WHO MURDERED MARY ROGERS?

By

Pub Date: June 15th, 1971
Publisher: Prentice-Hall

Professor Paul (Montclair State College) has exhumed the case of Mary Cecelia Rogers from its knowns in the purple penny press of the mid-19th century through all the horrified speculation it aroused, the uncertainty which has surrounded it comparable to Lizzie Borden, and the proof positive he now asserts. For those who do not remember the slender body of facts surrounding the corpus delicti on the Jersey side (or Poe's famous version of Marie Roget, included in the appendix) Paul provides them from the only sources there were -- namely the newspapers, which had quite a scandal to monger. Mary Rogers left her position in a New York ""seegar store"" having solicited fifty dollars from a former suitor anti she was later found in a thicket, raped, contused and showing signs of ""considerable excoriation."" Her fiance, a cork cutter who preferred opening them, finally committed suicide on that spot.

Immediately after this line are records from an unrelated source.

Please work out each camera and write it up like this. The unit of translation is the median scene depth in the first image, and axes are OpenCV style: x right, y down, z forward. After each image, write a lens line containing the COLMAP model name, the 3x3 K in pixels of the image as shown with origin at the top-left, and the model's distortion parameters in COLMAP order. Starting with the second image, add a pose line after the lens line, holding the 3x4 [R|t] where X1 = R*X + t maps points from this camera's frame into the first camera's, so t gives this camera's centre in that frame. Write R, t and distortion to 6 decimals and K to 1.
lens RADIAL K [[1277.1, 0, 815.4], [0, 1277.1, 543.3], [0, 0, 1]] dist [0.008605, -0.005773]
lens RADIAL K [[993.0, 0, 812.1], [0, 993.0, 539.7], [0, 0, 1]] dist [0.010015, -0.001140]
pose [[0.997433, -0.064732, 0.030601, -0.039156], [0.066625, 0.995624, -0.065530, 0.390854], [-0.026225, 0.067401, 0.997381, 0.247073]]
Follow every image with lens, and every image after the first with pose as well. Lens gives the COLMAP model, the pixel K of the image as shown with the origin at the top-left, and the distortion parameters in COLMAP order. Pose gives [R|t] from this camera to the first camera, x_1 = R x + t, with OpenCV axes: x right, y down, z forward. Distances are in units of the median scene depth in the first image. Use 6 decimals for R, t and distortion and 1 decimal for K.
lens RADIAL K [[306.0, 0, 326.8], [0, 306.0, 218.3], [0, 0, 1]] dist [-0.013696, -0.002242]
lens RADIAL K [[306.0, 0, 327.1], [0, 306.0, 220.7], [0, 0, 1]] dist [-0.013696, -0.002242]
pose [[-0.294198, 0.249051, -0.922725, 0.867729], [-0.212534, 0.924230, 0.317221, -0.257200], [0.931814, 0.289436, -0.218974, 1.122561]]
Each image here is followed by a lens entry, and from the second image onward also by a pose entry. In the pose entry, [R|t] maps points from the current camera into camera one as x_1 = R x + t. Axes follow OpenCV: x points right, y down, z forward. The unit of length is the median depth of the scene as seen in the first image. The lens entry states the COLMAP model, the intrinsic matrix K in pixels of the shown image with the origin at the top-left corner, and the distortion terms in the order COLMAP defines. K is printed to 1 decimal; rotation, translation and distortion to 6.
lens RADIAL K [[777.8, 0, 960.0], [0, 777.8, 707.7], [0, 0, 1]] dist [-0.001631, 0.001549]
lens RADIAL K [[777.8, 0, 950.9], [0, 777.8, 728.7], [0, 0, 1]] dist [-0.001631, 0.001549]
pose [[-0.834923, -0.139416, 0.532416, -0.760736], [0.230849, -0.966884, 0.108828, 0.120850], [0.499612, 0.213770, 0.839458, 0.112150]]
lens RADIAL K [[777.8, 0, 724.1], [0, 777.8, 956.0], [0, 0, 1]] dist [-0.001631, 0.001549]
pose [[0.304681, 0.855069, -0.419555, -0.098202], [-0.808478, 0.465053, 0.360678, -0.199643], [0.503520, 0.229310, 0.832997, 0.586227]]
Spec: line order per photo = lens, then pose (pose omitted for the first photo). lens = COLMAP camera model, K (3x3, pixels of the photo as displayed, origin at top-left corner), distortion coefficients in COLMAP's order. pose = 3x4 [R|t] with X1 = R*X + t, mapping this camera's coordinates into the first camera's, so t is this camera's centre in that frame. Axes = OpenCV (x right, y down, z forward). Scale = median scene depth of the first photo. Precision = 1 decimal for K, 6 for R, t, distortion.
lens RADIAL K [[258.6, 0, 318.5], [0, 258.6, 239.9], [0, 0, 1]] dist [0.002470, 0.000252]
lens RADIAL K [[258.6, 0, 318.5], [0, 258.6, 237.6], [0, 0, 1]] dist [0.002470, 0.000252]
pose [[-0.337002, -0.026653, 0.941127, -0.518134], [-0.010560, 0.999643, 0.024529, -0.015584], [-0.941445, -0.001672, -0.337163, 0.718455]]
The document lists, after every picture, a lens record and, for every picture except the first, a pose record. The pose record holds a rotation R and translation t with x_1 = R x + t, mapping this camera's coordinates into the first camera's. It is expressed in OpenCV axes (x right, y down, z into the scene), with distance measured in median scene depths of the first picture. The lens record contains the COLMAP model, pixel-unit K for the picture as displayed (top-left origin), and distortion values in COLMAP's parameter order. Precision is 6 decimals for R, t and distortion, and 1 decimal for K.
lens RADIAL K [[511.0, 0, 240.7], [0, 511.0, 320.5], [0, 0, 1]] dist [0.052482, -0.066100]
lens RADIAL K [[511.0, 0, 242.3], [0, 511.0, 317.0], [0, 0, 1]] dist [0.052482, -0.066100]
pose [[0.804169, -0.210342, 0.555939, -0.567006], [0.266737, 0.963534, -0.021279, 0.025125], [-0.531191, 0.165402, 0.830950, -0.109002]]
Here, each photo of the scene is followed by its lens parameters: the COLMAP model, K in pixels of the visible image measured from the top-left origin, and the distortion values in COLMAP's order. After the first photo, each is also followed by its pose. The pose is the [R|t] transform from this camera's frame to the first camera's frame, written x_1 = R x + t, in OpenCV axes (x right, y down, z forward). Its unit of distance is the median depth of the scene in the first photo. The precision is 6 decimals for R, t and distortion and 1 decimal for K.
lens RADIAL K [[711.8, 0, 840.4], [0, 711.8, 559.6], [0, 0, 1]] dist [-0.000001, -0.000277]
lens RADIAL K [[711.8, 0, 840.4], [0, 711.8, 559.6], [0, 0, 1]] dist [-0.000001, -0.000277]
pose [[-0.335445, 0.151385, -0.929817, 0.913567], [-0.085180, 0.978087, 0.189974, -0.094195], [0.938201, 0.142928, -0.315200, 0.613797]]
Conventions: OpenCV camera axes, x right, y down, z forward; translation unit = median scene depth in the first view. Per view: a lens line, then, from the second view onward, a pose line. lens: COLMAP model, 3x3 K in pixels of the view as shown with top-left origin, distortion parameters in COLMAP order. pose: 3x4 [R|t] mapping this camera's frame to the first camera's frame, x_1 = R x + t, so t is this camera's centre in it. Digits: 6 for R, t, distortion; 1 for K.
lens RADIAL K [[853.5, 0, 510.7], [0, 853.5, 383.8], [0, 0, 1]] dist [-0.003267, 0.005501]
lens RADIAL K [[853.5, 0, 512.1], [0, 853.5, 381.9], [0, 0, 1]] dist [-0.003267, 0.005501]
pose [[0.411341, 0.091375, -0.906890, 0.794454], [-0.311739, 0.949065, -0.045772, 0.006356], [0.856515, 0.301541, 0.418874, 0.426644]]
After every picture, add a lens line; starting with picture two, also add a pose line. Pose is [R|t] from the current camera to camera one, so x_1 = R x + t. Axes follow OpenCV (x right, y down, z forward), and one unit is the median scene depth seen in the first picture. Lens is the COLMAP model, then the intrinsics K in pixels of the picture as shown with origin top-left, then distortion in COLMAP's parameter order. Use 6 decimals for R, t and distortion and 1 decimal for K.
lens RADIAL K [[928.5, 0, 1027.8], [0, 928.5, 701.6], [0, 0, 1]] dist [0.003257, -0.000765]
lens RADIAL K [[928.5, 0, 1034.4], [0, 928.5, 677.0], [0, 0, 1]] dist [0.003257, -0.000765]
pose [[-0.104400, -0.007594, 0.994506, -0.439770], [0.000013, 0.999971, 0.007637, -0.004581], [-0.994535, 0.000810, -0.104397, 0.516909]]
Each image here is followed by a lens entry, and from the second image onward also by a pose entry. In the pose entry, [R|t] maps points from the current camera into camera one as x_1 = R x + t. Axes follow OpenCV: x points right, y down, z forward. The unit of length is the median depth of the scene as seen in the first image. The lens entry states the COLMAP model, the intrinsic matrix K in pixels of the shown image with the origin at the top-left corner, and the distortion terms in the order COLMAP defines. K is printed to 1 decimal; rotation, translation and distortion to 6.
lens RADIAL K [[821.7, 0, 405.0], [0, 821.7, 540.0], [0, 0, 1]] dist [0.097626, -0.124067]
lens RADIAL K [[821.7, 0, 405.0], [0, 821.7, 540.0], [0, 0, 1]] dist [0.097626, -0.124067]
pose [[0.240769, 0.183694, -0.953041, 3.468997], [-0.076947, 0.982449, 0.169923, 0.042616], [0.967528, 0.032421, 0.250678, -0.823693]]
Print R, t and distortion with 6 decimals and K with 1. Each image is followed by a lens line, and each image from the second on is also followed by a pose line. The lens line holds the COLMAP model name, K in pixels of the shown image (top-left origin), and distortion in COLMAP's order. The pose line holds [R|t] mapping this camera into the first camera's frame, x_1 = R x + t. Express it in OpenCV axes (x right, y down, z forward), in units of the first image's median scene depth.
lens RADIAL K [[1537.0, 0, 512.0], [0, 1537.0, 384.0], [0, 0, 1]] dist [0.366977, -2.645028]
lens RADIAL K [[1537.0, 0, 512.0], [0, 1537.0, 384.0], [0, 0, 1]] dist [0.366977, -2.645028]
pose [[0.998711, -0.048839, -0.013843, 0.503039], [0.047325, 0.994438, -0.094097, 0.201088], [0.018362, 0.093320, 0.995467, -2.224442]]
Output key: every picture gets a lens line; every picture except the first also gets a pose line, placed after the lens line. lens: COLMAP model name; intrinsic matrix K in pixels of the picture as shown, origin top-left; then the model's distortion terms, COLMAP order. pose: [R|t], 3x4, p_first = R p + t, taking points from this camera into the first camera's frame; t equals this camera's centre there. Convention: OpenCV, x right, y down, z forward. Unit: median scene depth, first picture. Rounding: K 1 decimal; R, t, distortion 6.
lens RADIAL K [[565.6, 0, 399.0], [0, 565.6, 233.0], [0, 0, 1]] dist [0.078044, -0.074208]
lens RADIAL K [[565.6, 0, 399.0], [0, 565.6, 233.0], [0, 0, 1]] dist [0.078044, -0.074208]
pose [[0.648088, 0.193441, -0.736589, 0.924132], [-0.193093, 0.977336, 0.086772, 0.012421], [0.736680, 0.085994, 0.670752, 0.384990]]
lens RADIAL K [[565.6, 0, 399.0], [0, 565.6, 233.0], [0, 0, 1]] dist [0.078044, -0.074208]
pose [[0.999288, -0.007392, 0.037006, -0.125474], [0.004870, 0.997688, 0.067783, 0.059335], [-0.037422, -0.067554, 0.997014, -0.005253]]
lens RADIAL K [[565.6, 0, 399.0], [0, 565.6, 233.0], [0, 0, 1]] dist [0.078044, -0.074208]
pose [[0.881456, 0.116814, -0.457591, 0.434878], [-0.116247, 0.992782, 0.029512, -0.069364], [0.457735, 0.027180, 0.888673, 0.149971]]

A year later Poe wrote his famous ""hoax"" (according to Paul) which helped to keep the case enclosed for a hundred years. The generally accepted theory was that she had had an unsuccessful abortion and been dumped -- Paul accepts the abortion but predates it by Two days, giving leeway for his identification of the murderer. It also provides him with a dual exercise in detection since much of this dovetails with Poe's hard-pressed use of the story and revision thereof. It is a crime which has fascinated many (Edmond Pearson, etc.), and familiar or otherwise it's nice to have these old bones of contention to chew on, even where they might stick in the craw of certain specialists (John Evangelist Walsh, for one). In any case Paul's version is precise, considered and amusing.